Once the cluster is ready so you have masters and workers running then the next steps are the following, and can be done by any admin user with appropriate `kubectl` rights.
- Install and configure Helm.
- Install and configure the aws-cluster-autoscaler. Which is more or less straight forward, see here and here for references.
- Install and configure fluentD to push logs e.g to Elastic Search
- Install and configure Prometheus.
- And of course..all the things that you need or have as dependencies on your platform.
Should I use EKS?
- If you are an AWS user and you have no plans on moving away, I think is the way to go!
- If you are a company/ team that wants to focus on business delivery and not spend a lot of energy keeping different kubernetes clusters alive, then YES by all means. EKS reduces your maintenance nightmares and challenges 60-70% based on my experience.
- If you want to get patches and upgrades (on your masters) for free and transparently - see the latest kubernetes security exploit and ask your friends around, how many they were pushed to ditch old clusters and start over this week (it was fun in the early days but it is not fun any more). So I am dreaming of easily patched clusters and auto upgrades as a user and not cases like - lets evacuate the cluster we will build a new one!

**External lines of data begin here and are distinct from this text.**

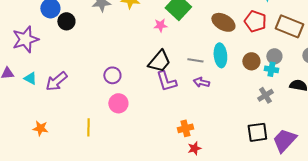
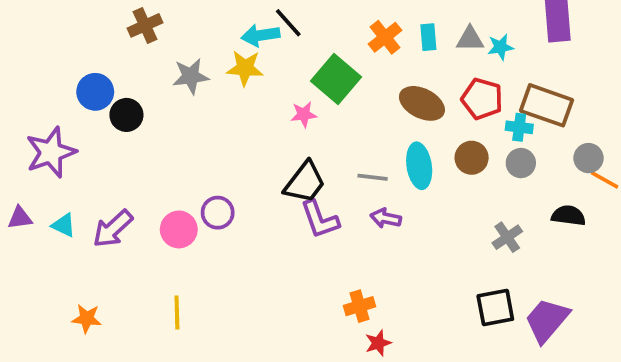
brown circle: (251, 61) -> (472, 158), moved
cyan cross: (271, 69) -> (519, 127), moved
pink circle: (118, 103) -> (179, 229), moved

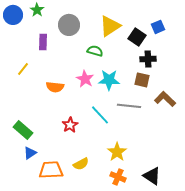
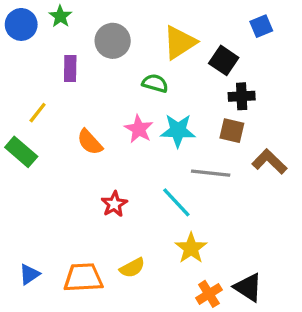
blue square: (158, 27) -> (261, 26), moved
orange semicircle: (55, 87) -> (90, 142), turned 42
cyan line: (100, 115) -> (176, 202), moved
green rectangle: (23, 130) -> (21, 152), moved
blue triangle: (30, 153) -> (29, 274), moved
orange cross: (118, 177) -> (209, 294), moved, turned 35

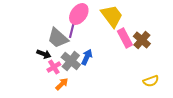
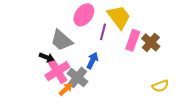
purple line: (72, 30) -> (103, 32), moved
pink rectangle: (125, 38) -> (133, 40), turned 48
gray cross: (71, 61) -> (78, 77), moved
pink cross: (54, 67) -> (57, 71), size x1.6

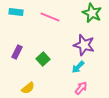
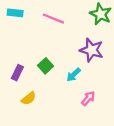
purple rectangle: (17, 52) -> (17, 73), moved
cyan arrow: (78, 67) -> (74, 75), moved

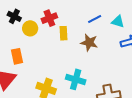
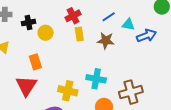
black cross: (14, 16) -> (29, 22), turned -32
red cross: (49, 18) -> (73, 16), moved
cyan triangle: (118, 22) -> (128, 25), moved

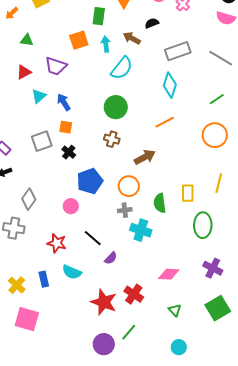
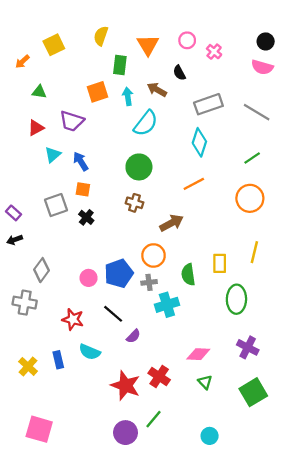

- Is it locking you on a specific flavour? No the end result is a vanilla kubenetes, and even that you might be leveraging the custom networking, this is more less the case when you use a similar more advanced offering from Google (which is a more complete ready made offering).
- If you have second thoughts about region availability, then you should wait until Amazon offers EKS on a broad range of regions, I think this is the only limiting factor now for many potential users.
- If you already have a big organization tightly coupled with AWS and the IAM system - EKS is the a perfect fit in terms of securing and making your clusters available to the development teams!
Overall it was a very challenging and at the same time interesting week. Trying to bring up an EKS cluster kind of pushed me to read and investigate things on the AWS ecosystem that I was ignoring in the past.